[Start of Attachment]
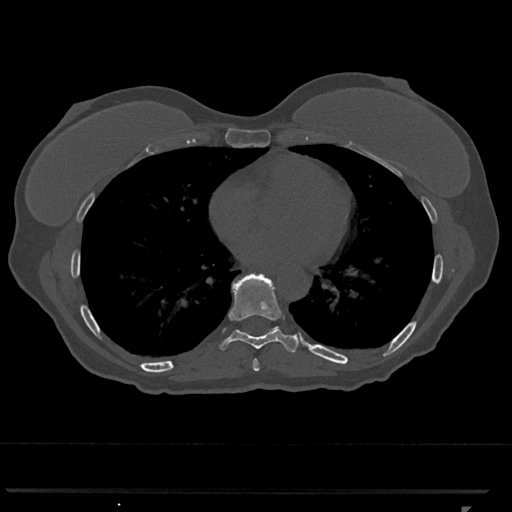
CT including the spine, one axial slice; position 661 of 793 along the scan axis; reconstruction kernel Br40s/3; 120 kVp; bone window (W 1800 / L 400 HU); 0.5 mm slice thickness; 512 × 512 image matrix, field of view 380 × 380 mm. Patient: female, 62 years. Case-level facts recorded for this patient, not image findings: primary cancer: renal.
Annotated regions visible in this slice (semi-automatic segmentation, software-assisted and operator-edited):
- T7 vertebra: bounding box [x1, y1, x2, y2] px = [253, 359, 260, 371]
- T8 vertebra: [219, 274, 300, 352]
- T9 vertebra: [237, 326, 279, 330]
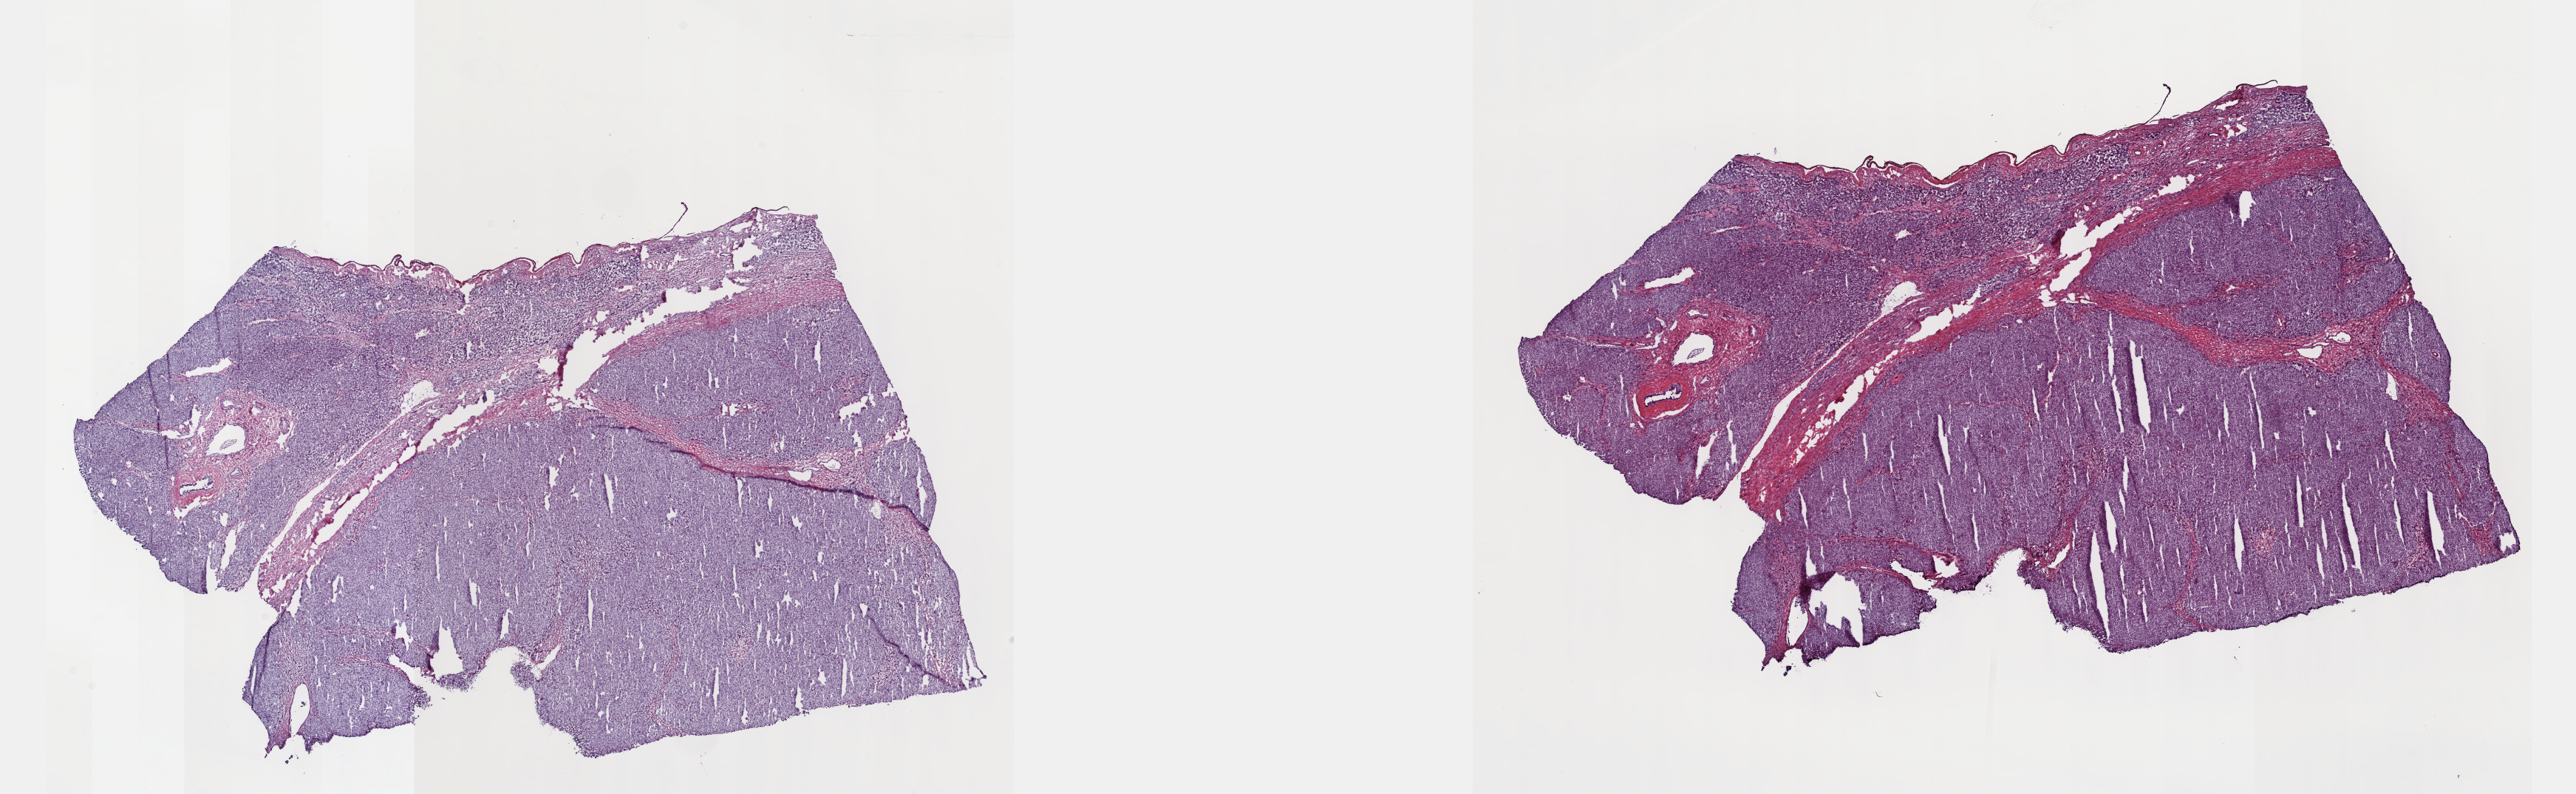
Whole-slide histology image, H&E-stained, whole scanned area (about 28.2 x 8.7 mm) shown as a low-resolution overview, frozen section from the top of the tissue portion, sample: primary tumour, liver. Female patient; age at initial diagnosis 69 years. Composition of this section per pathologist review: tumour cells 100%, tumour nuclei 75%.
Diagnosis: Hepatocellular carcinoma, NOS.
[End of Attachment]
[Start of Attachment]
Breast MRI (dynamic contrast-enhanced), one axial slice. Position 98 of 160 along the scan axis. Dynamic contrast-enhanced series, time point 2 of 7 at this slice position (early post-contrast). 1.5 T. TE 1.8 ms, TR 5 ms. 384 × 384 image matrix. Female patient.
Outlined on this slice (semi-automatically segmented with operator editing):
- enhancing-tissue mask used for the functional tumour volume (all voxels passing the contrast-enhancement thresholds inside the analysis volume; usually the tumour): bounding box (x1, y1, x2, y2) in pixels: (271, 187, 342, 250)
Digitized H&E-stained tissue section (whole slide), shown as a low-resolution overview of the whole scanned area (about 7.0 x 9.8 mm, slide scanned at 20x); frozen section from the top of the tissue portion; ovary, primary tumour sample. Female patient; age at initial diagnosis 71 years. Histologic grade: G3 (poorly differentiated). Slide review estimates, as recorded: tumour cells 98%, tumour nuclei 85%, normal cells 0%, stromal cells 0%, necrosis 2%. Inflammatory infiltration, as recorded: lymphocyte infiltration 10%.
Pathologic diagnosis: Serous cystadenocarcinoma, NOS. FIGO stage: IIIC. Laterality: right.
[End of Attachment]
[Start of Attachment]
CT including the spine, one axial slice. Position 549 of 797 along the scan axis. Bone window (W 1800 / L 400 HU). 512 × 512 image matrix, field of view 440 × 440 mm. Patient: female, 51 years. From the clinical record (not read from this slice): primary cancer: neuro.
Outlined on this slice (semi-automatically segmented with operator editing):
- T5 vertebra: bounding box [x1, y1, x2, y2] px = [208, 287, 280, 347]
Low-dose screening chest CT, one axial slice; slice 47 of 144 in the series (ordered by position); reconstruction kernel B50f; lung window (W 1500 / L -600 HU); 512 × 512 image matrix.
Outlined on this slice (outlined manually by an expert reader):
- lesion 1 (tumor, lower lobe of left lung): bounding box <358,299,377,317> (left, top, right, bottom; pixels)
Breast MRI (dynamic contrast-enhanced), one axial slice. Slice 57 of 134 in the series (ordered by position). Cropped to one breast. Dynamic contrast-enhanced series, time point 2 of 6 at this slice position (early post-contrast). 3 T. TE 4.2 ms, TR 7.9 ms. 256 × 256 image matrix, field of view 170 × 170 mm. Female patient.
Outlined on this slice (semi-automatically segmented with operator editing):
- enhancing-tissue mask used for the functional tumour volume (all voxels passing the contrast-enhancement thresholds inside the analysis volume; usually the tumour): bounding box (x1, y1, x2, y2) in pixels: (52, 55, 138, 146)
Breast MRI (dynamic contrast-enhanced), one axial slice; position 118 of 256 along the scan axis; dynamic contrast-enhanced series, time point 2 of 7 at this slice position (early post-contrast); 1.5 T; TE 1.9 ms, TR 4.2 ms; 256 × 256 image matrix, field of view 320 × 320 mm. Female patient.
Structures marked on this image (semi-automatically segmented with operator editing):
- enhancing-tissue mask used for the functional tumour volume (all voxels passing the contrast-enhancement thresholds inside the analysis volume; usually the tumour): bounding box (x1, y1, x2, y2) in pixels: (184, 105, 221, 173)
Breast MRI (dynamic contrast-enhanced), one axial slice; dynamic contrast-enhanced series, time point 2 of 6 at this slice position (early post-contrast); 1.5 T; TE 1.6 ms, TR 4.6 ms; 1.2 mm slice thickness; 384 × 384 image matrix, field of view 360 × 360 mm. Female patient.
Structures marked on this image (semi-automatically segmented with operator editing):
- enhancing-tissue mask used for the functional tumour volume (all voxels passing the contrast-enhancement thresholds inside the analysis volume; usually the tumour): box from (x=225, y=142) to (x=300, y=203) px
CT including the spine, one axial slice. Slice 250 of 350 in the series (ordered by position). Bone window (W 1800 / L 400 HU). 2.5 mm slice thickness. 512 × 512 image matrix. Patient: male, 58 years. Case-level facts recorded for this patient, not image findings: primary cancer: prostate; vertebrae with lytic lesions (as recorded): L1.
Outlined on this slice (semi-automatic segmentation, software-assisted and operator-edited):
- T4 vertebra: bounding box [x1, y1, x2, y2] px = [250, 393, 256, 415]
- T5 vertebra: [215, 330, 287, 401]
[End of Attachment]
Task prompt:
All lines above from the one containing "Annotated regions visible" up to and including the one containing "Diagnosis: Hepatocellular carcinoma, NOS." are to be set down exactly, and nothing else. Leave images out.

The answer:
Annotated regions visible in this slice (semi-automatic segmentation, software-assisted and operator-edited):
- T7 vertebra: bounding box [x1, y1, x2, y2] px = [253, 359, 260, 371]
- T8 vertebra: [219, 274, 300, 352]
- T9 vertebra: [237, 326, 279, 330]
Whole-slide histology image, H&E-stained, whole scanned area (about 28.2 x 8.7 mm) shown as a low-resolution overview, frozen section from the top of the tissue portion, sample: primary tumour, liver. Female patient; age at initial diagnosis 69 years. Composition of this section per pathologist review: tumour cells 100%, tumour nuclei 75%.
Diagnosis: Hepatocellular carcinoma, NOS.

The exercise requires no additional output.